La Wally

La Wally is an opera in four acts by Alfredo Catalani, composed on a libretto by Luigi Illica, and first performed at La Scala, Milan on 20 January 1892.

The libretto is based on a hugely successful Heimatroman by Wilhelmine von Hillern (1836-1916), Die Geyer-Wally, Eine Geschichte aus den Tyroler Alpen (literally: "The Vulture-Wally: A Story from the Tyrolean Alps"). The Geyer-Wally is a girl with some heroic attributes. Wally is short for the name Wallburga. (There may have been an actual young woman Wallburga Stromminger on whom the legend is based.) She gets her 'geyer' or 'vulture' epithet from once stealing a vulture's hatchling from her nest.
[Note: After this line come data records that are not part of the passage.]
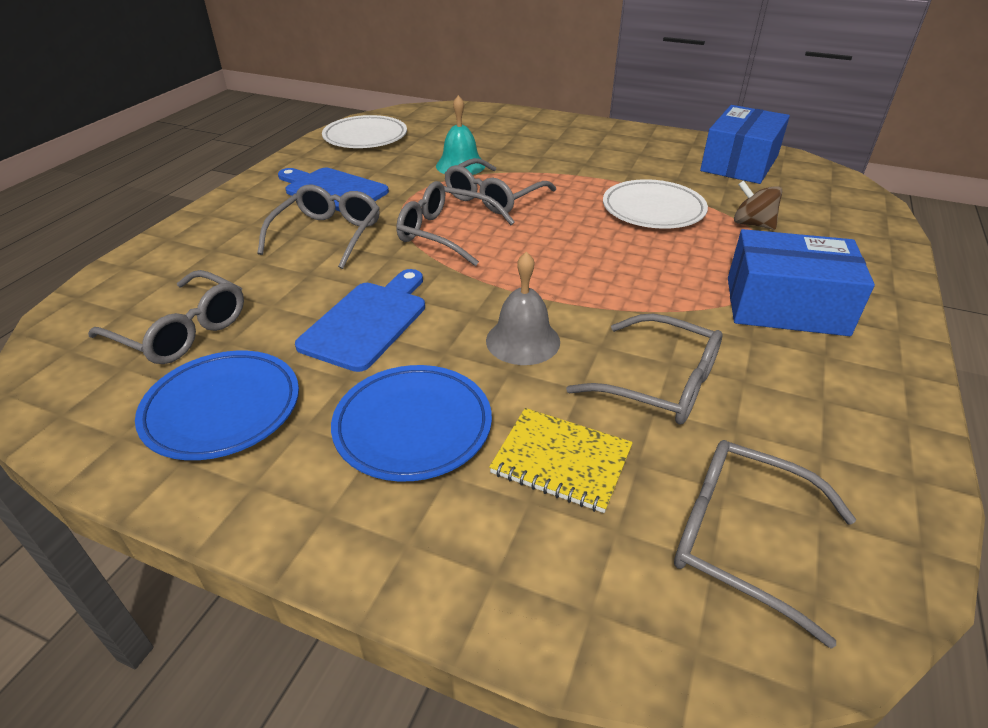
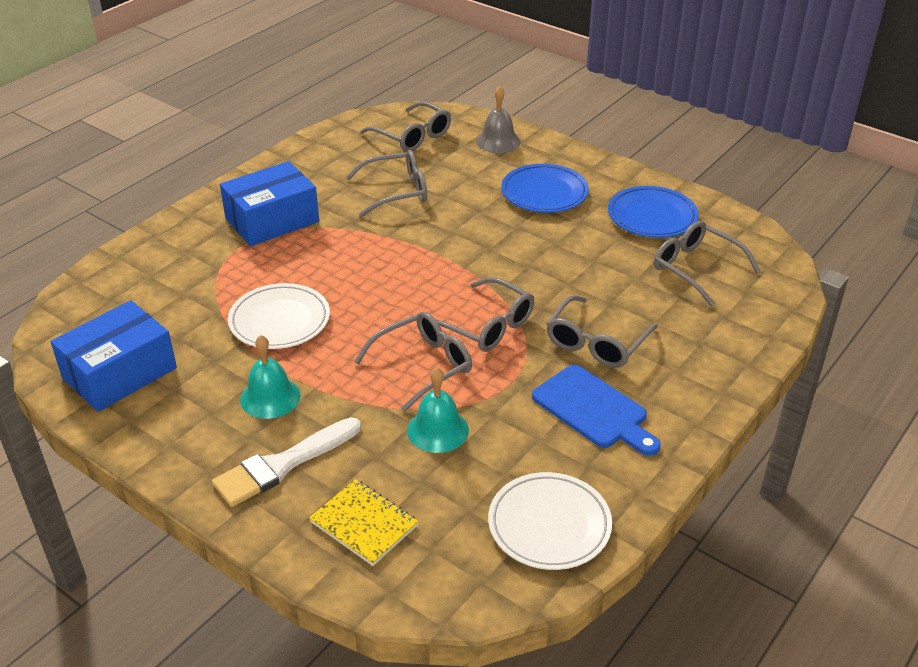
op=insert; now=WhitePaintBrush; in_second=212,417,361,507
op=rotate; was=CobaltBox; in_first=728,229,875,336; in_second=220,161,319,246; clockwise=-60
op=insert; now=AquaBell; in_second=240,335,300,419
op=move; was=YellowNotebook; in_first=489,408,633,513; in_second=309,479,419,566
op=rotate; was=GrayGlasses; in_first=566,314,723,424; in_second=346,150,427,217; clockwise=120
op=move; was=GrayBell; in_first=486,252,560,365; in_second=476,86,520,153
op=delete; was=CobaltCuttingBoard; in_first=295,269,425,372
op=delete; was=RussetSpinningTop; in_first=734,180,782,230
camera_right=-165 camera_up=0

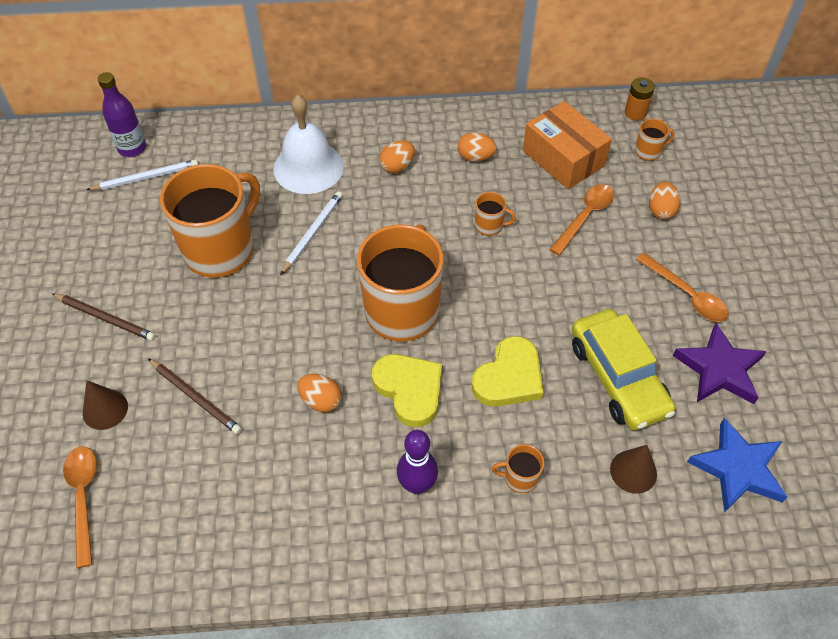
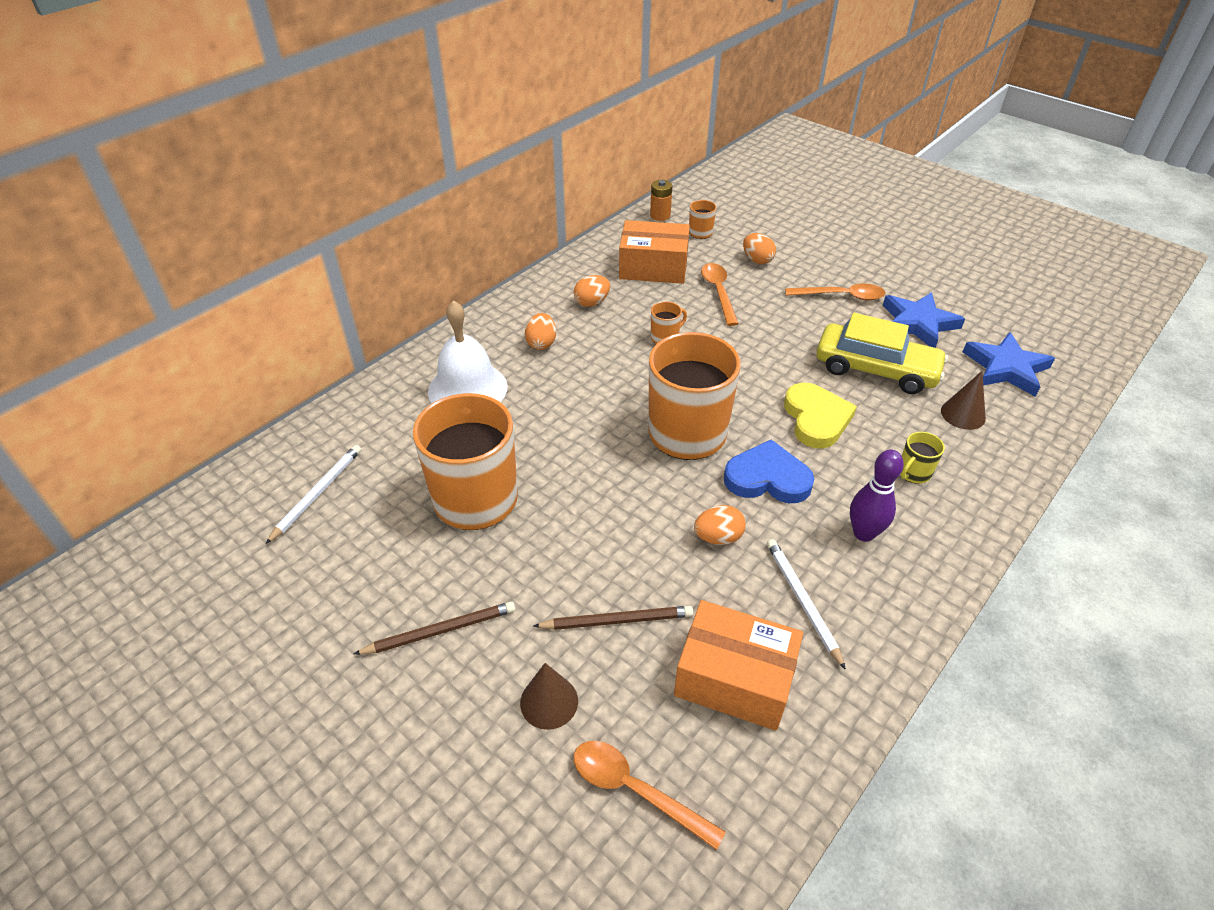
op=insert; now=BrightOrangeBox; in_second=674,600,803,731
op=recolor; was=YellowLoveHeart; now=CobaltLoveHeart; in_first=372,354,442,427; in_second=724,439,814,503
op=move; was=WhitePencil; in_first=280,191,343,275; in_second=767,539,846,670
op=recolor; was=PurpleStar; now=CobaltStar; in_first=673,323,766,404; in_second=883,292,965,348
op=recolor; was=BrightOrangeCoffeeMug; now=YellowCoffeeMug; in_first=492,444,544,493; in_second=900,432,945,484
op=delete; was=PurpleDrinkBottle; in_first=98,72,146,157
camera_right=-45 camera_up=-10

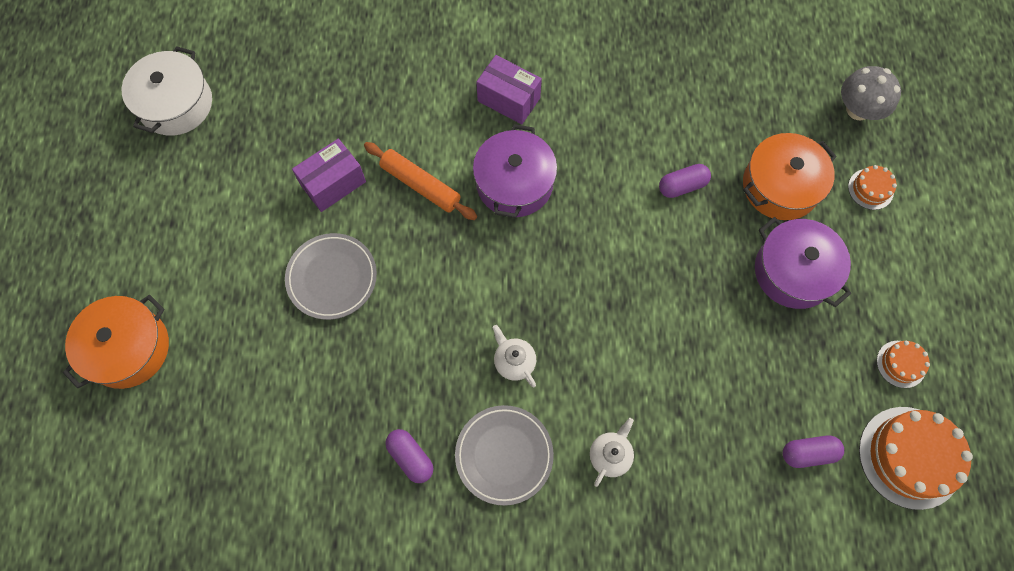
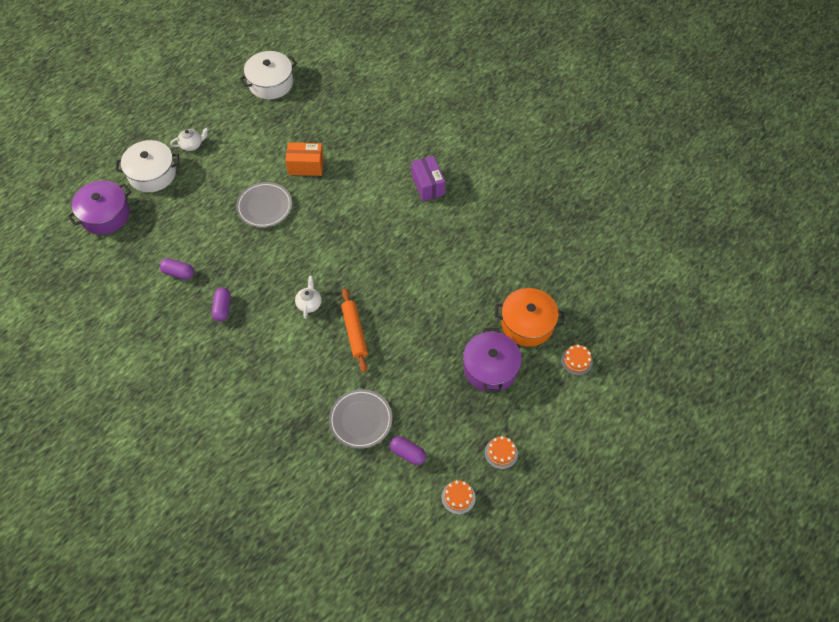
op=move; was=PurplePot; in_first=473,124,557,218; in_second=68,181,131,234
op=recolor; was=BrightOrangePot; now=WhitePot; in_first=63,295,169,389; in_second=116,140,179,192
op=move; was=PurplePillShape; in_first=659,164,711,198; in_second=160,258,194,280
op=move; was=WhiteTeapot; in_first=590,418,634,487; in_second=170,127,209,151
op=recolor; was=PurpleBox; now=BrightOrangeBox; in_first=292,138,366,212; in_second=285,142,324,176
op=move; was=GrayFlatDish; in_first=455,405,554,506; in_second=329,389,392,449
op=move; was=BrightOrangeDoughRoller; in_first=364,142,477,220; in_second=341,288,368,372
op=resize; was=BrightOrangeGateau; in_first=859,407,973,510; in_second=441,480,476,514; ratio=0.5
op=delete; was=GrayMushroom; in_first=841,66,901,121
camera_right=40 camera_up=-10

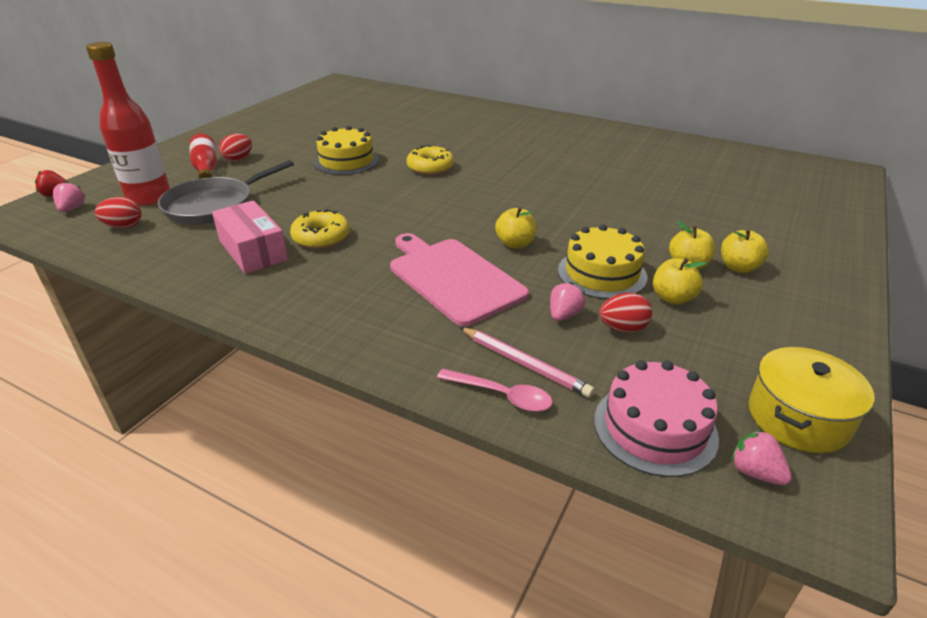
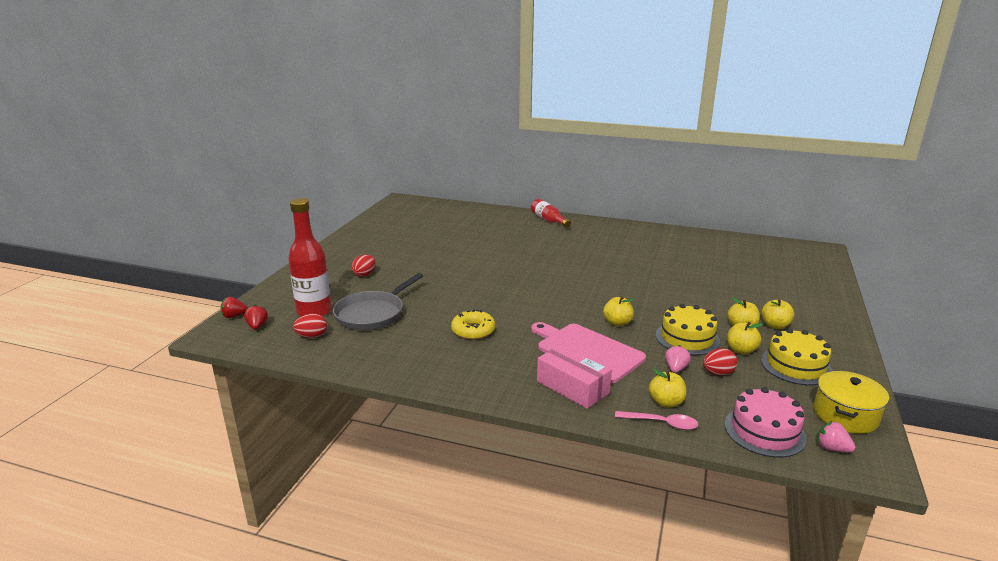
op=recolor; was=RosyStrawberry; now=RedStrawberry; in_first=53,181,86,212; in_second=244,305,268,330
op=move; was=RedDrinkBottle; in_first=190,133,217,179; in_second=531,199,571,228
op=move; was=RosyBox; in_first=212,200,288,274; in_second=537,344,612,409
op=replace; was=RosyPencil; now=YellowToyApple; in_first=459,327,595,398; in_second=649,369,686,408
op=move; was=YellowGateau; in_first=314,126,379,175; in_second=761,328,833,385
op=delete; was=YellowDonut; in_first=407,145,454,175
camera_right=-10 camera_up=-10

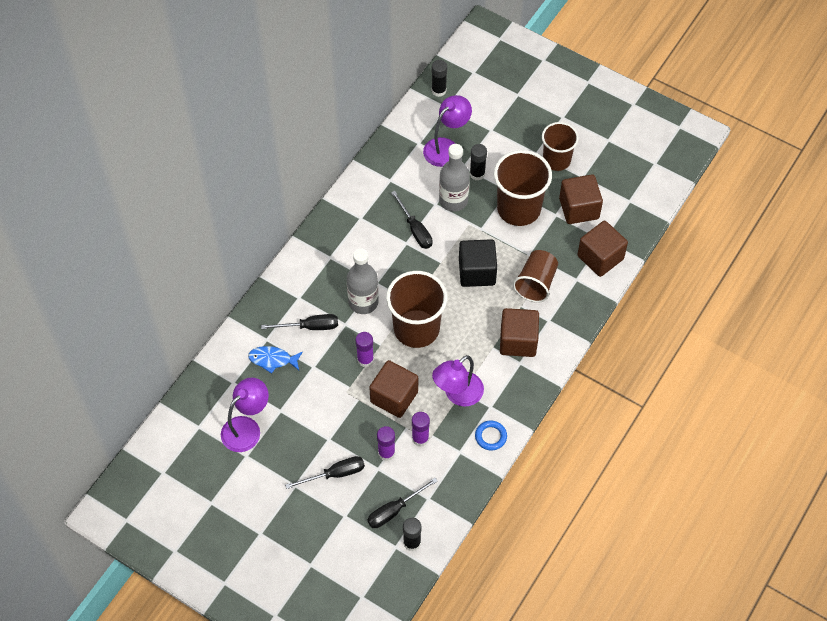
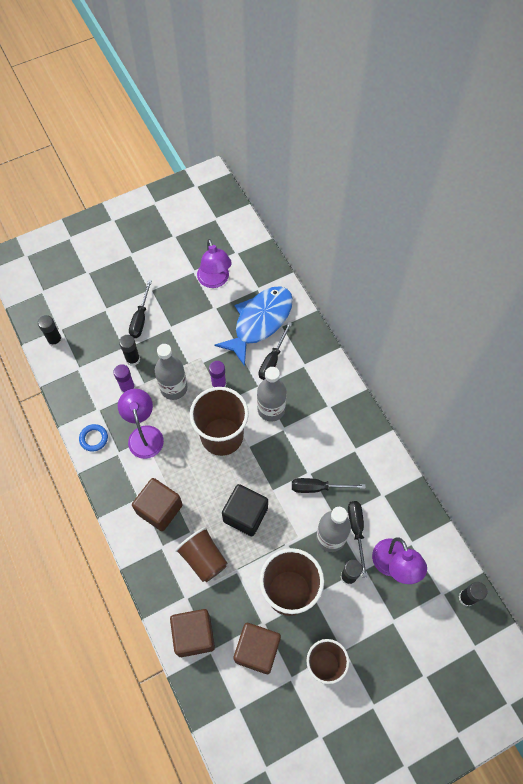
op=recolor; was=PurpleGlue; now=BlackGlue; in_first=377,426,395,461; in_second=119,335,140,366
op=replace; was=RussetCube; now=GrayDrinkBottle; in_first=369,360,418,418; in_second=155,344,187,400
op=resize; was=CobaltFish; in_first=248,346,303,374; in_second=214,286,293,366; ratio=2.05
op=move; was=BlackScrewdriver; in_first=367,478,438,528; in_second=348,501,367,578
camera_right=120 camera_up=5

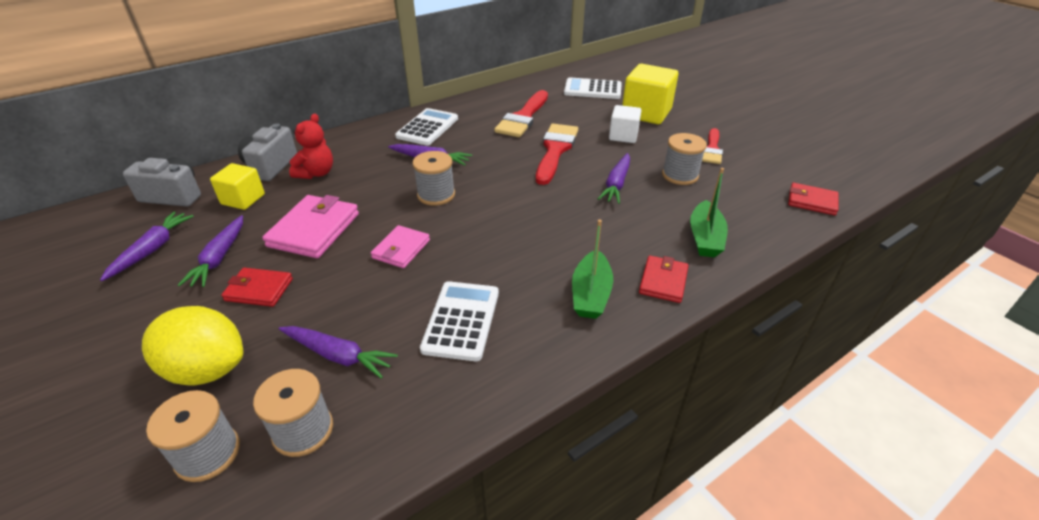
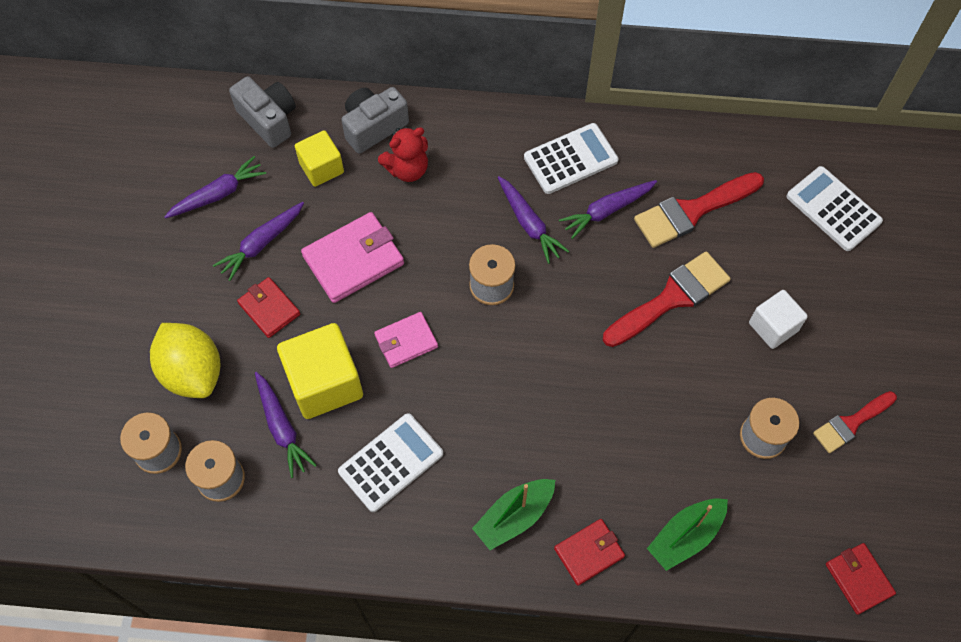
op=move; was=YellowCube; in_first=622,64,678,124; in_second=277,323,363,419
op=move; was=PurpleToyCarrot; in_first=598,153,630,204; in_second=559,180,657,239
camera_right=40 camera_up=25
Von Hillern's piece was originally serialized in Deutsche Rundschau, and was reproduced in English in "A German Peasant Romance", in The Cornhill Magazine, July 1875.

The opera is best known for its aria Ebben? Ne andrò lontana ("Well, then? I'll go far away," Act I, sung when Wally decides to leave her home forever). Catalani had composed that aria independently as "Chanson Groënlandaise" in 1878 and later incorporated it into his opera.

The opera also features one of the most memorable of operatic deaths, in which the heroine throws herself into an avalanche. It is seldom performed because of the difficulty of staging this scene, but its arias are sung frequently.